Question

A takes 3 hour more than B to walk 30 km. But if A doubles his pace, he is ahead of B by $1\dfrac{1}{2}$ hours. Find their speed of walking.

Answer 1

Hint: Here we will proceed by using the substitution method of solving linear equations in two variables. Then by applying the conditions given in the question we will get our answer.

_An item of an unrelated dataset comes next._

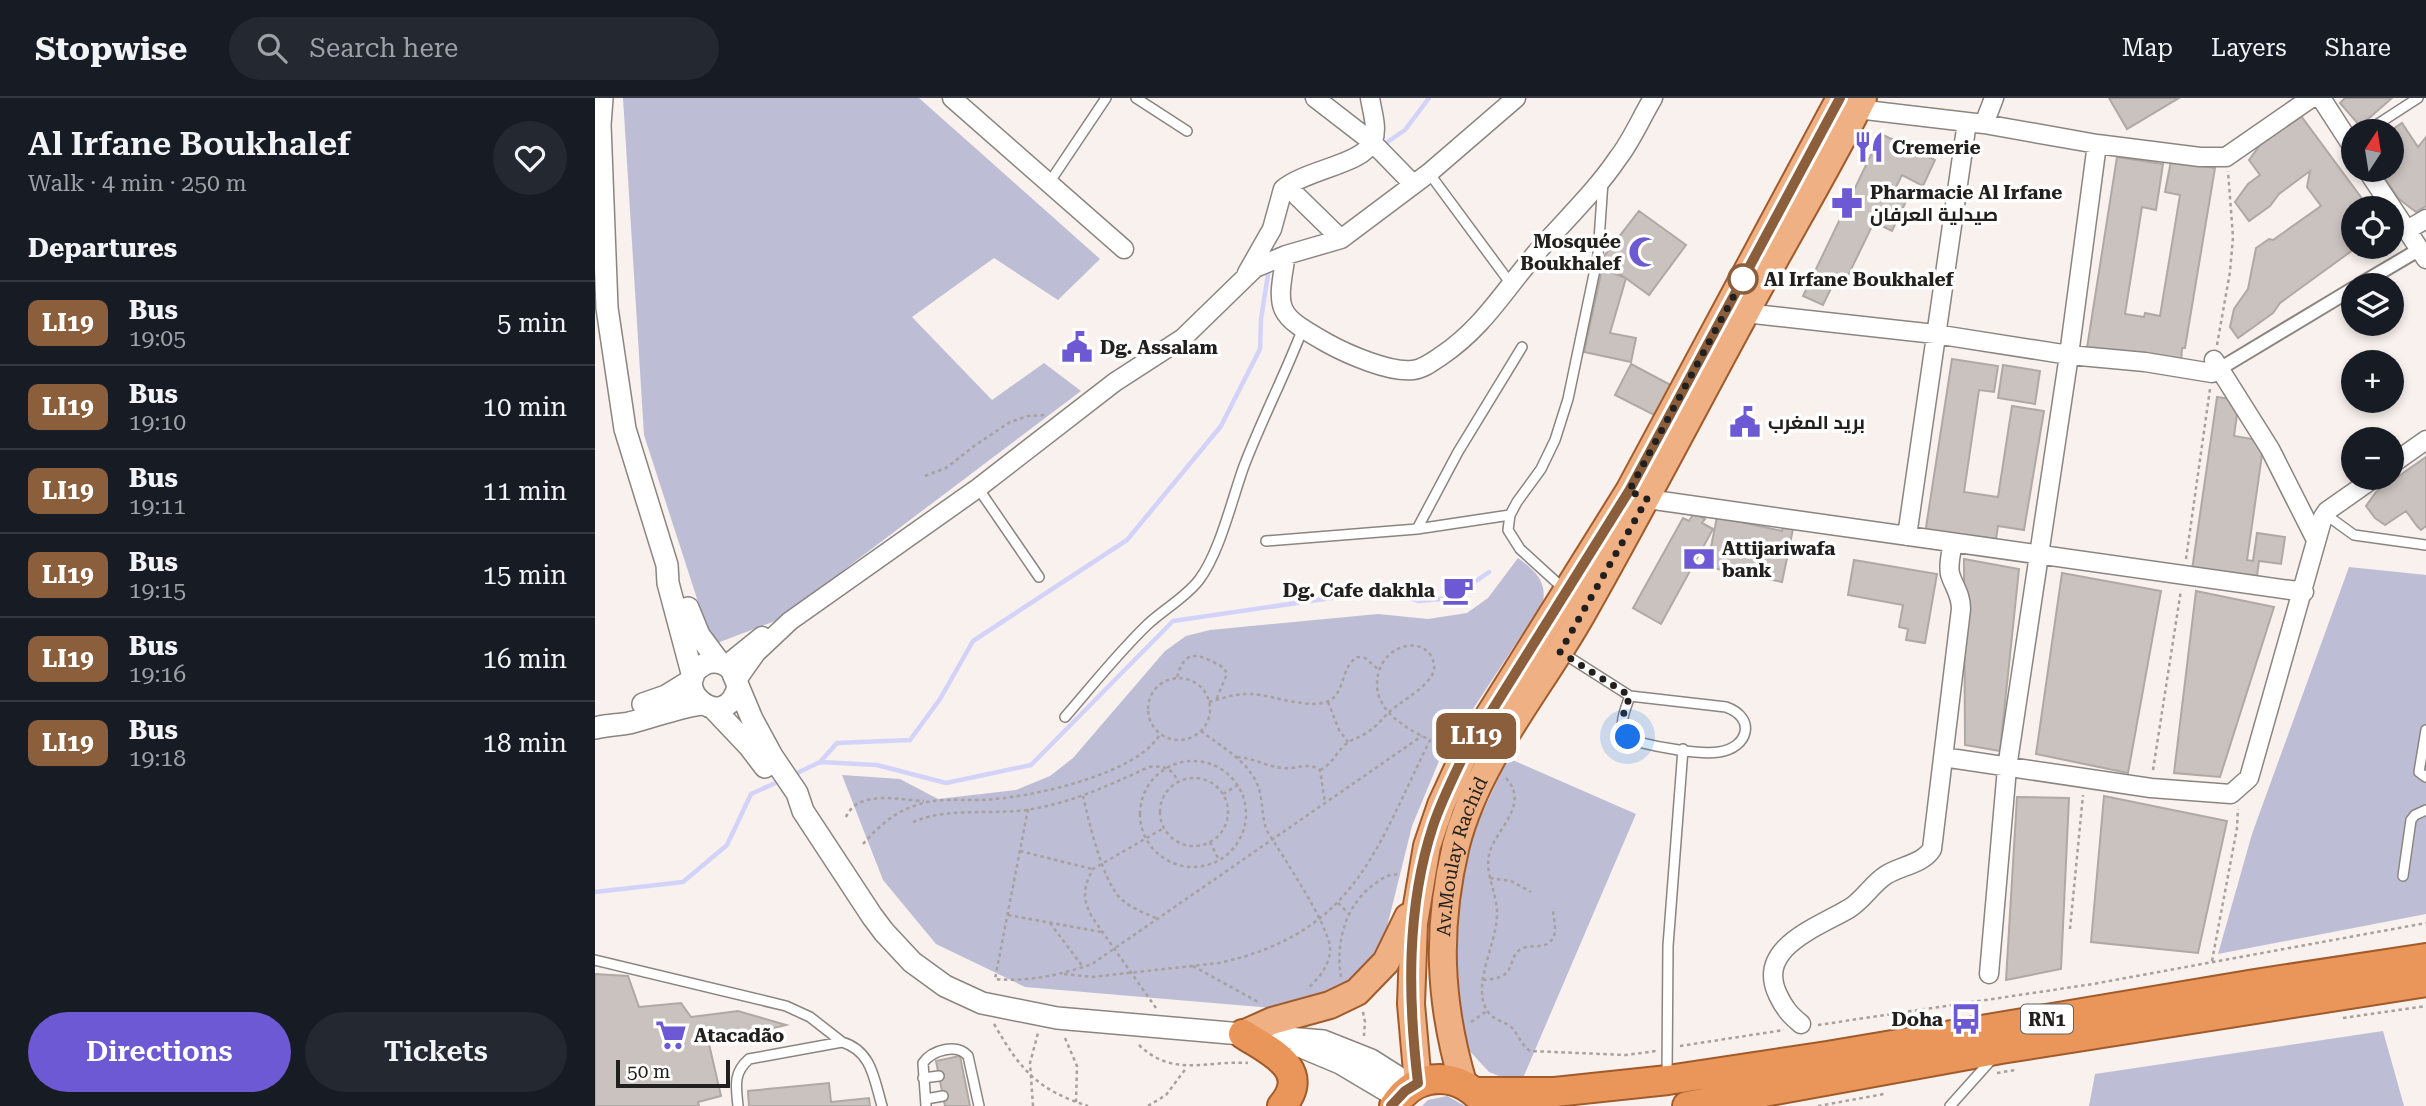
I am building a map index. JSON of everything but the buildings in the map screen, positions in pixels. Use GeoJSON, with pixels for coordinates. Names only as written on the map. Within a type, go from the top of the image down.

Complete step-by-step solution:
It is given that –
Distance $ = $ 30 km.
Let speed of $A$ be $ = x$ km per hour and speed of B be $ = y$km per hour
We know that, $Time = \dfrac{{Dis\tan ce}}{{Speed}}$ ,
Time taken by $A$ to cover 30 km $ = $$\dfrac{{30}}{x}$
Time taken by $B$ to cover 30 km $ = \dfrac{{30}}{y}$
Now,
$\dfrac{{30}}{x}$ $ = \dfrac{{30}}{4} + 3$
$\dfrac{{30}}{x} - \dfrac{{30}}{y} = 3$ …… (1)
When $A$ doubles his speed, then the time taken by $A$ $ = \dfrac{{30}}{2x}$
$
  \dfrac{{30}}{y} = \dfrac{{30}}{{2x}} + \dfrac{3}{2} \\
  \dfrac{{30}}{y} - \dfrac{{30}}{{2x}} = \dfrac{3}{2} \\
 $
$\dfrac{{30}}{y} - \dfrac{{15}}{x} = \dfrac{3}{2}$ ….. (2)
Let us assume that $\dfrac{1}{x}$ $ = $ p and $\dfrac{1}{y} = $ q
So equation (1) and (2) becomes
$30p - 30q = 3$ …. (iii)
$30q - 15p = \dfrac{3}{2}$ …. (iv)
On adding equation (iii) and (iv) we get,
$30p - 30q = 3$
$ + \left( { - 15p} \right) + 30q = \dfrac{3}{2}$
From $p$ we get,
$15p = \dfrac{9}{2}$
$p = \dfrac{9}{{\left( {2 \times 15} \right)}}$
$p = \dfrac{3}{{10}}$
Substituting the value of $p = \dfrac{3}{{10}}$ in equation (iii) we get
$
  30p - 30q = 3 \\
  30\left( {\dfrac{3}{{10}}} \right) - 3q = 3 \\
  9 - 30q = 3 \\
   - 30q = - 6 \\
  q = \dfrac{1}{5} \\
 $
Now we know that $\dfrac{1}{y} = q$
$\dfrac{1}{y} = \dfrac{1}{5}$
$y = 5$ km per hour.
And, $\dfrac{1}{x} = p$
$\dfrac{1}{x} = \dfrac{3}{{10}}$
$x = \dfrac{{10}}{3}$ km per hour
Hence,
$A$ $ = \dfrac{{10}}{3}$ km per hour.
$B = 5$ km per hour.

Note: Whenever we come up with this type of question, one must know that the method of linear equations by substitution works by solving one of the equations for one of the variable, and then plugging this back into the other equation, “substitution” for the chosen variable and solving for the other. Then you back-solve for the first variable.